While it was challenging to follow rhythm and postures owing to his visual impairment, the dedicated efforts by the guru paid off. The same year, in his first stage performance at Chennai, the audience showered him with praise about his precision and grace. That was all the appreciation that he needed. After school, he completed a diploma in dance and performed across the globe. “Among my most cherished moments was my first stage performance abroad in 1999,” he says, “It was in Adelaide, Australia, and I was representing India at a folk festival. A few years later, in 2008, I performed for Akka Sammelan in Chicago, USA. They were both exhilarating performances.”

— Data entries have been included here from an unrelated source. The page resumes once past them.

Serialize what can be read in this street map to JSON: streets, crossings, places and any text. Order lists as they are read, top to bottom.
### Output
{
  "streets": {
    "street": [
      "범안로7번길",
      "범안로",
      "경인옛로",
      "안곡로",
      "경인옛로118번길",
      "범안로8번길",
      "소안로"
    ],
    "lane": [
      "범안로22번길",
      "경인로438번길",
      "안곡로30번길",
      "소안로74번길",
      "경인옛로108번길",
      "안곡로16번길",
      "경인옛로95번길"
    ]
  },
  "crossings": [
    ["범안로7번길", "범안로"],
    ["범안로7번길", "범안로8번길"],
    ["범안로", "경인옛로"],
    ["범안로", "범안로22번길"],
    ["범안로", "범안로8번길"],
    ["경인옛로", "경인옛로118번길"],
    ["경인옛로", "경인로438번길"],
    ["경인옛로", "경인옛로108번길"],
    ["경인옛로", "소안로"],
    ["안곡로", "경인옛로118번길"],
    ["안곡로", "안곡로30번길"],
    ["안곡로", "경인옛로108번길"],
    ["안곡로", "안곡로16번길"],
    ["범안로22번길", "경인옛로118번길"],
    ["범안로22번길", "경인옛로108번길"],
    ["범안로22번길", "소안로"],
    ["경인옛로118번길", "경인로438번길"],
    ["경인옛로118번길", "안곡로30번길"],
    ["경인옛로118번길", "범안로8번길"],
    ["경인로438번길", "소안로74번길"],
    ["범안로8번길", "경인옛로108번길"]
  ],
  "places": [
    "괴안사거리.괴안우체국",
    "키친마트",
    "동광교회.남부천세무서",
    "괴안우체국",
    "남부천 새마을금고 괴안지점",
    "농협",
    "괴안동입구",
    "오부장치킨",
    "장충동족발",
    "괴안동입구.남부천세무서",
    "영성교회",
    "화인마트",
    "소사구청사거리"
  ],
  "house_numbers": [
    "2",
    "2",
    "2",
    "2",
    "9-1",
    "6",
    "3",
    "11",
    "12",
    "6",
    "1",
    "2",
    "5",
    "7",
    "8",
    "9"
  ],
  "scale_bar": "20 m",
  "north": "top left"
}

Today, he teaches students like himself and choreographs classical dance routines for them to perform around the globe.
Srinivasan, who was awarded with the Karnataka State Award for Social Worker of the Year 2008, is more than proud of his students.
“As ambassadors of Indian culture and the abilities of people with disabilities, the group has been regularly sponsored to tour UK, USA, Australia, and Italy,” he says. “Tours like these raise awareness on the issues faced by persons with disabilities, while highlighting their abilities in delighting audiences with their spectacular performances.”
But, how do the visually impaired learn dance without watching someone perform? Srinivasan elucidates, “First, the concept is explained to students. The gurus make them understand the bhaavam and they visualise the whole situation before they start learning the dance.” Adds Dharmaraju, “Coordinating the movements in a group is quite challenging and it takes a longer time to learn to perfection.”
SRMAB is involved in several other activities that are all aimed at empowering the visually impaired and their families.
For instance, the Community Based Rehabilitation (CBR) programme was started in 1990 in Kanakapura Taluka, and later in Malavalli, Hubli, Ramnagara, and Mandya districts. Severely disabled farmers and their families are provided CBR. Through self-help groups, training and school-based intervention, CBR aims to raise awareness about health, education and economic betterment. It also organises health and nutrition camps.
In 2013, Rohini performed Kuchipudi at the Kanteerava stadium in Bengaluru. The performance bagged a Guinness record, with 1054 dancers, of which 20 were visually challenged. This is only one of the many awards and performances by the students of SRMAB. As Srinivasan puts it, “Through the universal language of art, young, visually impaired dancers send out a strong message: the light, extinguished in their own eyes, is relit in the dance, affirming that there are no people with disabilities, only those who are differently abled.”